La stretta sui prestiti, ha spiegato il numero uno di Via Nazionale, dipende più dalla debolezza della domanda che da un irrigidimento dell’offerta: le imprese, in molti casi, non chiedono credito perché non investono. «I sondaggi mostrano che la quota di società che segnalano difficoltà di accesso al credito è in calo in tutti i settori e per tutte le classi dimensionali», ha specificato. Anche i bilanci aziendali confermano la tendenza: l’autofinanziamento è cresciuto più degli investimenti, «riducendo fino ad azzerare il fabbisogno di risorse esterne». Molte aziende, inoltre, hanno rafforzato il capitale e accumulato riserve finanziarie, migliorando la leva. Ma l’attenzione resta alta, soprattutto per le piccole imprese. «La Banca d’Italia continuerà a seguire l’evoluzione dei prestiti», ha rimarcato.

Per rafforzare la competitività europea serve però una risposta più ampia, che non può arrivare solo dai singoli Stati. Panetta ha rilanciato la proposta di un grande patto comune per la produttività basato sugli eurobond, come già accaduto col Next Generation Eu. «Un mercato dei capitali integrato, con al centro un titolo comune europeo, ridurrebbe i costi di finanziamento per le imprese, attivando investimenti aggiuntivi per 150 miliardi di euro all’anno e innalzando, a regime, il prodotto dell’1,5 per cento». Tradotto: circa 450 miliardi di euro in più di Pil. E se i fondi venissero destinati a progetti tecnologici, il potenziale sarebbe ancora più alto. Per farlo, secondo Panetta, «è cruciale introdurre un titolo pubblico

europeo» con una duplice funzione: finanziare investimenti comuni e offrire al sistema finanziario un parametro stabile.
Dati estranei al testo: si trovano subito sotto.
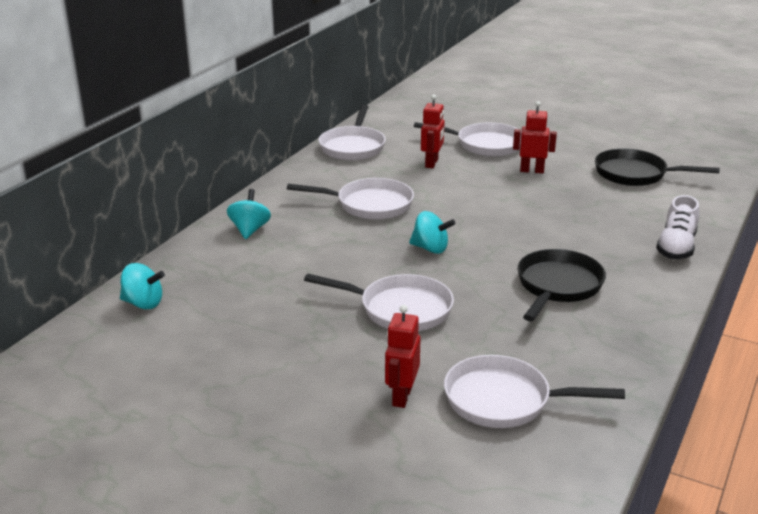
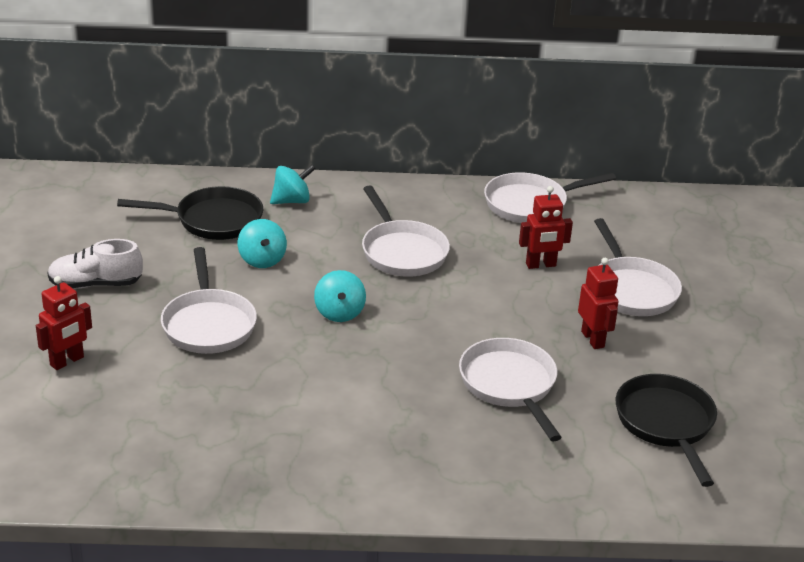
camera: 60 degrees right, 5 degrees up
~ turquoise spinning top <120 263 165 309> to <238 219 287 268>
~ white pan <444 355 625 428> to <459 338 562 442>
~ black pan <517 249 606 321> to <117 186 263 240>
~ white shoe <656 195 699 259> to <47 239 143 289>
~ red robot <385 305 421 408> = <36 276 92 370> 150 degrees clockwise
Il contesto globale, però, rema contro. L’ascesa del protezionismo commerciale, soprattutto dagli Stati Uniti, è per Panetta uno dei maggiori rischi sistemici. «L’inasprimento delle barriere doganali potrebbe sottrarre quasi un punto percentuale alla crescita mondiale nell’arco di un biennio», con effetti doppi per gli Usa, e ricadute su occupazione e inflazione.

Il rischio è più ampio. «Le politiche protezionistiche adottate dagli Usa rischiano di ridurre il commercio internazionale di circa il 5 per cento», spingendo verso «un sistema di scambi meno integrato e meno efficiente».

Panetta avverte di una «crisi profonda degli equilibri che hanno sorretto l’economia globale negli ultimi decenni». La stessa architettura monetaria, «oggi incentrata sul dollaro», è sotto pressione. Il commercio, da motore di integrazione, rischia di diventare «fonte di divisione», minando fiducia, cooperazione e pace.